Background information
- Origin: Newcastle, New South Wales, Australia
- Genres: Indie rock, Post-punk
- Years active: 2023–present
- Award: 2026 Triple J Unearthed High Winner
- Members: Rex Wardle, Tallis Kessell, Neve Scully

= Trophy Wyfe =

Trophy Wyfe are an Australian indie rock and post-punk band. They formed at Whitebridge High School, in Newcastle, New South Wales, where the members attended school together. The band consists of vocalist and guitarist Rex Wardle, drummer Tallis Kessell, and bassist Neve Scully.

Trophy Wyfe won Triple J's Unearthed High competition in 2026.

==History==
The band started in 2023 at Whitebridge High School; Rex and Tallis were 15, while Neve was 16. Rex is the band's vocalist and guitarist, Tallis is Trophy Wyfe's drummer, and Neve is the band's bassist.

===2024===
Trophy Wyfe released their debut single, "Monday", on 25 July.

"Dead", Trophy Wyfe's second single, was released in October.

===2025===
In February, Trophy Wyfe published their next single, "Come Around".

At the Newcastle Museum's Future Street Party on 12 April, Trophy Wyfe performed alongside a number of other young Novocastrian bands.

## RECORD EXTRACTS
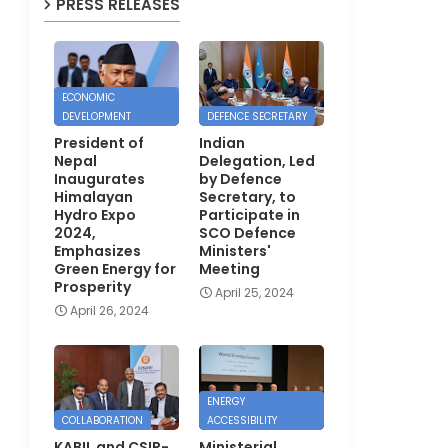
PRESS RELEASES
ECONOMIC
DEVELOPMENT
DEFENCE SECRETARY
President of
Indian
Nepal
Delegation, Led
Inaugurates
by Defence
Himalayan
Secretary, to
Hydro Expo
Participate in
2024,
SCO Defence
Emphasizes
Ministers'
Green Energy for
Meeting
Prosperity
April 25, 2024
April 26, 2024
ENERGY
COLLABORATION
ACCESSIBILITY
KABIL and CSIR-
Ministerial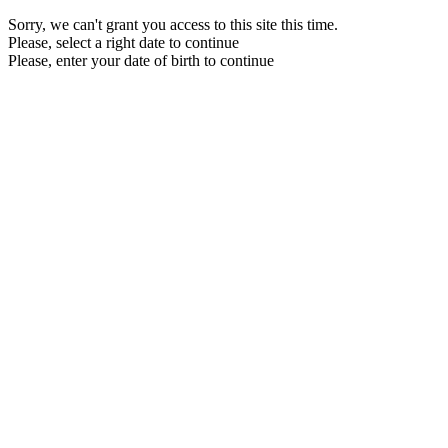
Sorry, we can't grant you access to this site this time.
Please, select a right date to continue
Please, enter your date of birth to continue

## ACTIVITY
For the Trophy Wyfe article, decide whether each statement agrees with it: (a) the band formed at Whitebridge High School; (b) Neve Scully plays drums in the band; (c) "Dead" was the band's debut single. Answer yes or no for each, quoting the words of the article that decide it.

## TASK OUTPUT
(a) Yes: "They formed at Whitebridge High School, in Newcastle, New South Wales"
(b) No: "drummer Tallis Kessell, and bassist Neve Scully"
(c) No: "\"Dead\", Trophy Wyfe's second single, was released in October."